Yes, Frank Dodd is really an ethical, moral, upstanding public servant, and should clearly not be tarred, feathered and made to ride the rail like every other criminal in both of the political parties. 

 

Give me a fucking break. 

 

What's next, guest posts by David Frum or Bill Kristol?

Thu, 07/22/2010 - 14:45 | 484067 Jim B
Jim B's picture

+1000

Funny how most civic minded servants of the people leave office as millionaires, just a coincidence I am SURE.  RFLMO

Thu, 07/22/2010 - 07:11 | 483116 Miss Expectations
Miss Expectations's picture

Can't

trust

anyone

anywhere

anymore

forever.

Thu, 07/22/2010 - 08:50 | 483185 Flying Tilapia
Flying Tilapia's picture

+1 to ZH for stirring their own antbed.

Thu, 07/22/2010 - 09:05 | 483216 crzyhun
crzyhun's picture

Yah, and the vast right wing conspiracy lives on and on and on and on and on etc, etc, etc, etc, etc....
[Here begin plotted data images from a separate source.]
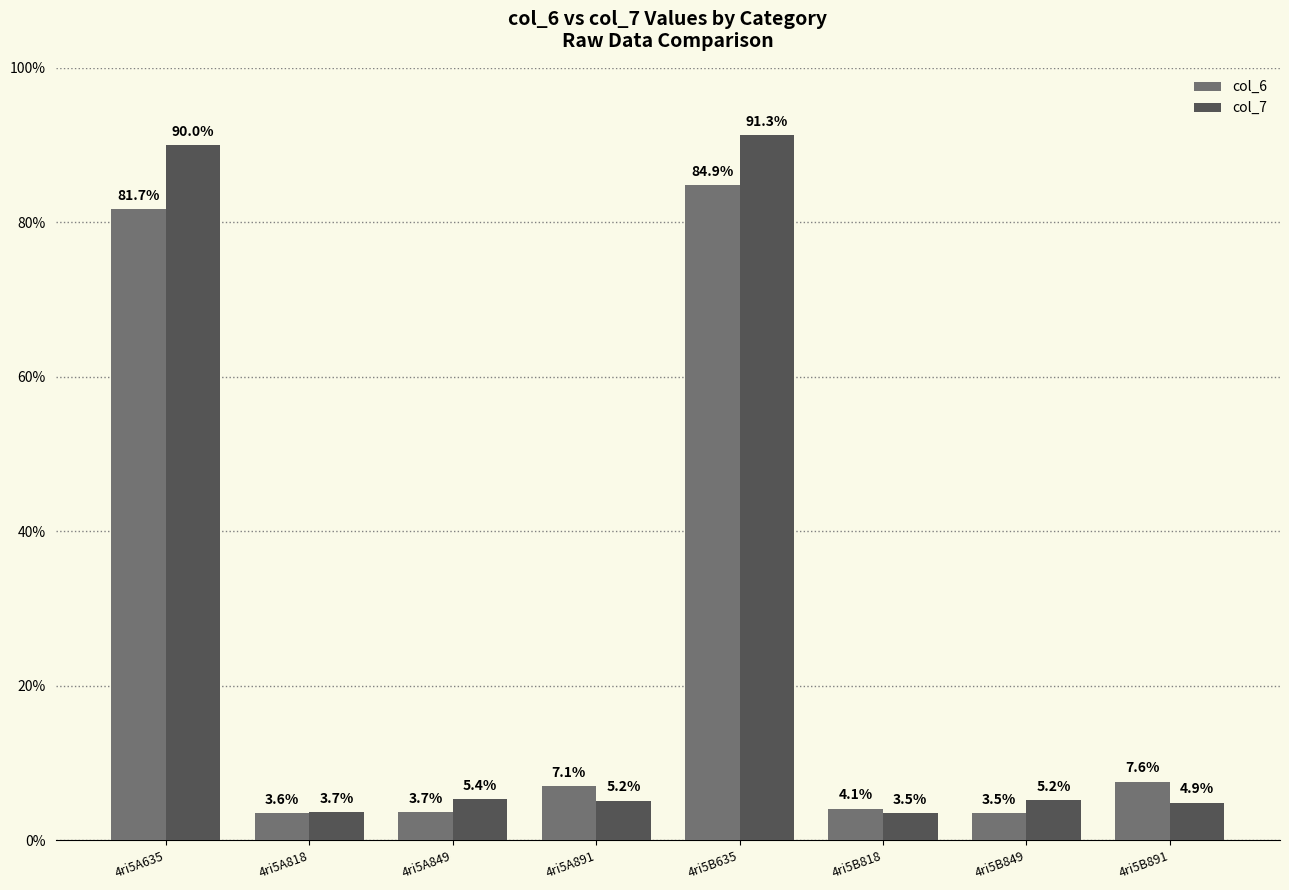

Rank the categories by col_6 value from highest to lowest.

4ri5B635, 4ri5A635, 4ri5B891, 4ri5A891, 4ri5B818, 4ri5A849, 4ri5A818, 4ri5B849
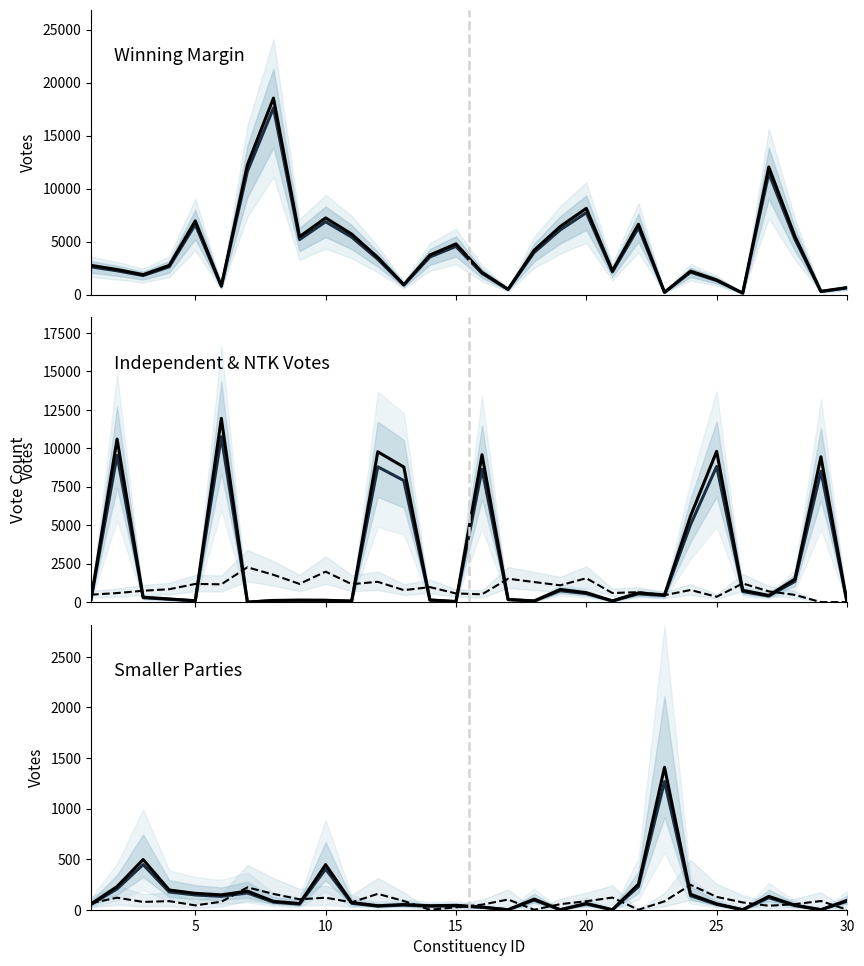

What value does the Amma Makkal Munnettra Kazagam series have at 2?

206.1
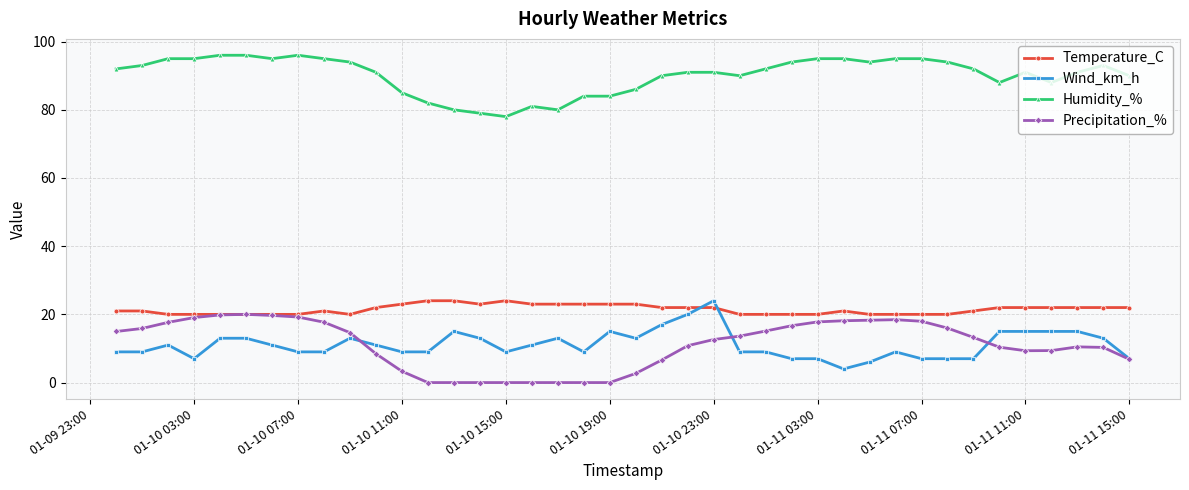

What is the maximum value for Precipitation_%?

20.0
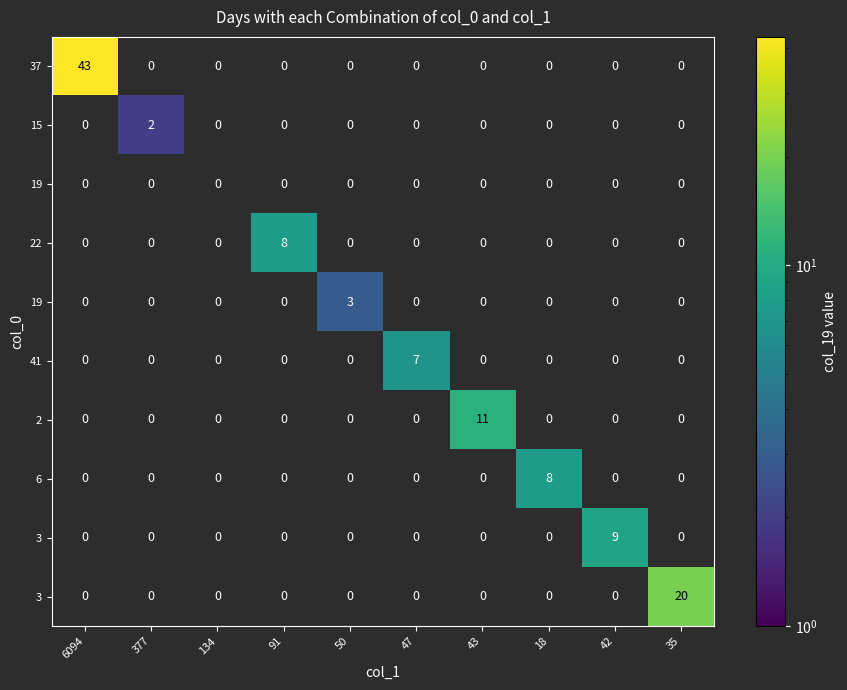

How many distinct data groups are displayed?

10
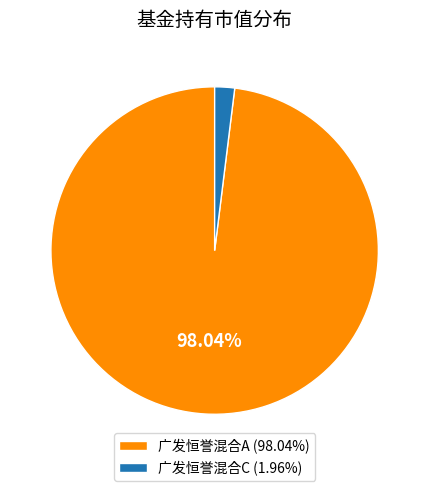

To the nearest percent, what portion does 广发恒誉混合C represent?

2%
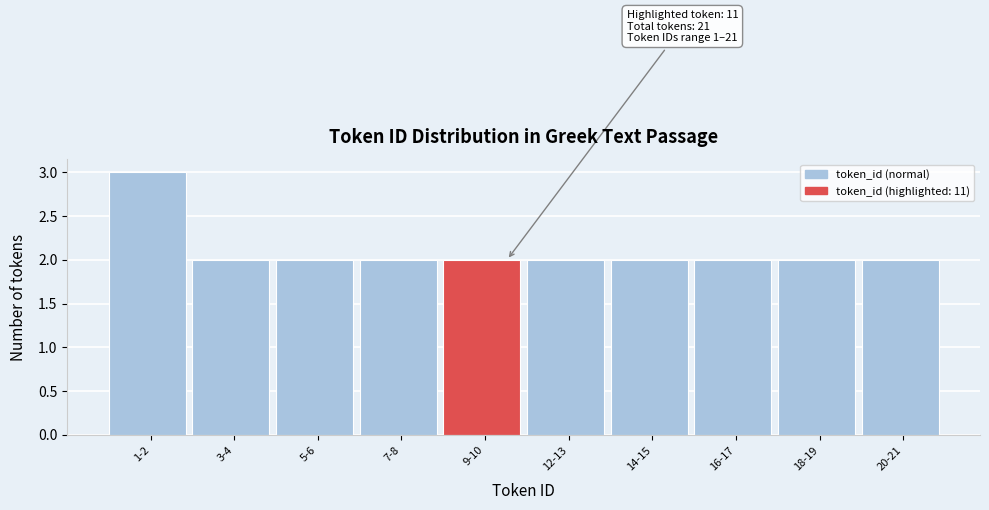

Reading left to right, list all the values displayed in this chart.

3	2	2	2	2	2	2	2	2	2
It is a free country, yet, so this is in the class of thinking that allows a hundred flowers to bloom and thoughts to fecund.

Thu, 07/22/2010 - 16:22 | 484282 Michel Delving
Michel Delving's picture

Look you jackals, so one guy comes along with some truth that rattles your cage.  Good for him! Fiderer is only trying to show how readily you can be tooled by reporters who serve agendas of those seeking to shape public opinion in order to meet strategies of political groups or interests of industry.  Your ad hominem attacks offer nothing to further understanding of serious issues facing us today.  Maybe when you all recover from this sudden outbreak of CRI you'll put your heads together and constructively expand awareness at a time when it is so critically needed.